Looking back at earlier Potter movies like The Philosopher's Stone, Chris Columbus stayed relatively faithful to the books. Following Columbus' departure with The Chamber of Secrets, we rattled through directors and some very different styles. By the time we got to the two-part Deathly Hallows, there simply wasn't time to fit everything in.
Speaking to Total Film, Executive Producer David Heyman said, "It's early days. We haven't even hired a writer to begin writing. It's a bit early. But hopefully [it will be] something that’s very special, and gives us an opportunity to see the books, and to enjoy a series which explores the books more deeply."
The Harry Potter movies missed some major plot points
Alongside the frankly abhorrent crime that Peeves never features (although Rik Mayall did film the part), characters like John Cleese's Nearly Headless Nick and Zoë Wanamaker's Madam Hooch were phased out without us noticing.
The Quidditch World Cup was cut to a post-match celebration, Neville never got to visit his parents at St. Mungo's, and what about Hermione's Society for the Promotion of Elfish Welfare (S.P.E.W.) or the inclusion of Winky? Also, never forget Harry's Triwizard winnings are supposed to help fund the Weasley joke shop.
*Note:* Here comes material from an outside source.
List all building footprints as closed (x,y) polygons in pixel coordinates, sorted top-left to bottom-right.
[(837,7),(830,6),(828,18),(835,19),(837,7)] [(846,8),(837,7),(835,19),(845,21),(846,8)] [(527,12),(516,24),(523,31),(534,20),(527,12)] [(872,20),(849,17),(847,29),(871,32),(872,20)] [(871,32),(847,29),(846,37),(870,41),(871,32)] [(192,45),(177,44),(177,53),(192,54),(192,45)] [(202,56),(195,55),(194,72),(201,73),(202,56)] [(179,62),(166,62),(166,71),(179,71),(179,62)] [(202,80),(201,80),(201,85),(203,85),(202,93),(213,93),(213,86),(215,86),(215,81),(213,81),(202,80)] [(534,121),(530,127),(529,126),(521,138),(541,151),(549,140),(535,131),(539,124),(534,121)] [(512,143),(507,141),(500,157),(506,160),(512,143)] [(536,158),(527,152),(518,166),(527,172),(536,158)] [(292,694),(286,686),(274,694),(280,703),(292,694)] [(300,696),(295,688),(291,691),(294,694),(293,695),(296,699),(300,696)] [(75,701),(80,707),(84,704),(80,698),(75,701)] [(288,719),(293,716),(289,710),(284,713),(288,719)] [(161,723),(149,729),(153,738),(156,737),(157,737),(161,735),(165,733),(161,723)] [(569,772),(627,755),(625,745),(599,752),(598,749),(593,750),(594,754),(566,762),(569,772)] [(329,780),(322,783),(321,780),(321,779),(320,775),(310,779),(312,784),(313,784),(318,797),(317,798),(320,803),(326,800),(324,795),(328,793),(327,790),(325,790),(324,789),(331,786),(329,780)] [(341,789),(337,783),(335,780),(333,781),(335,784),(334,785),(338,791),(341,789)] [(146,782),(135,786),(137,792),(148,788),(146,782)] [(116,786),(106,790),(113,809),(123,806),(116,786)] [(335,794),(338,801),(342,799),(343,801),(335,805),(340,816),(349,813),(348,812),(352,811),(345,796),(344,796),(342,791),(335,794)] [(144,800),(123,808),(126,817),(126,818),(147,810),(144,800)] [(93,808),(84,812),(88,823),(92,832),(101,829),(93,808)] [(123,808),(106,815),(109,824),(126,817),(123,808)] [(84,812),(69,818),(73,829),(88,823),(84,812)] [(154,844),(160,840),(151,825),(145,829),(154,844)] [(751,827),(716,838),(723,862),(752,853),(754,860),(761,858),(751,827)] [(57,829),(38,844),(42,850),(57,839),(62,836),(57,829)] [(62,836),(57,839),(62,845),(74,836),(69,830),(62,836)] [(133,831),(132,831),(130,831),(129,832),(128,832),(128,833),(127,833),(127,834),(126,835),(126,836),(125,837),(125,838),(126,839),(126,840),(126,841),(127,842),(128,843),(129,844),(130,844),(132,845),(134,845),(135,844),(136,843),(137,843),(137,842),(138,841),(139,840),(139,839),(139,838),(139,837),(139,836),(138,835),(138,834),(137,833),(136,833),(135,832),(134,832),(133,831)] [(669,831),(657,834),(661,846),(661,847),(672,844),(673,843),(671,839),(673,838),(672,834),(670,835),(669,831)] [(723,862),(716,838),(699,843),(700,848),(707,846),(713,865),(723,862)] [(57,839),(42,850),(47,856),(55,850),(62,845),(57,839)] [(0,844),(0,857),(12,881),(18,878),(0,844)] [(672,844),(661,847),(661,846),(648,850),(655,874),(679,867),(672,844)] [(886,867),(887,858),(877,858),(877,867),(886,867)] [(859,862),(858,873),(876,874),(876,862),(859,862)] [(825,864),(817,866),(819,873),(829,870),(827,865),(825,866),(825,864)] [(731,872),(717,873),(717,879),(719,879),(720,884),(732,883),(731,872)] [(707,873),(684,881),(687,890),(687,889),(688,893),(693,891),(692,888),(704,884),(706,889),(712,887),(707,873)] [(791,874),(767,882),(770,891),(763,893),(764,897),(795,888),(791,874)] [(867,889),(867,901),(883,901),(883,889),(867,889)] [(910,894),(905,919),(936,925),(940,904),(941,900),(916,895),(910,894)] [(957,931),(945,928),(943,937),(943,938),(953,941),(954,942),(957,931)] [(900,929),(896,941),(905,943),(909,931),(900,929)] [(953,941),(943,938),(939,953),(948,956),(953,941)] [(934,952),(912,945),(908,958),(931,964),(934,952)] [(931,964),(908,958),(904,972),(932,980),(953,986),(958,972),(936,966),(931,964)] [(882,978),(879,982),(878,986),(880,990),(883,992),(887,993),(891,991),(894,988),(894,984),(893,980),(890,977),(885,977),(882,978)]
Other key moments, like Peter Pettigrew's gruesome death by his own artificial hand and the backstory of the Marauders, are completely missing in action. Potter purists question how seemingly major plot points can be left out. With the scope of multiple hours and multiple seasons, the Harry Potter TV series can do it differently.
The problem is, will we ever get there? There's already been a lukewarm reception to the announcement of a live-action Harry Potter series, and counting your chickens before they've hatched, it's brave to promise you'll turn all seven books into an epic saga. Maybe get the pilot out of the way first.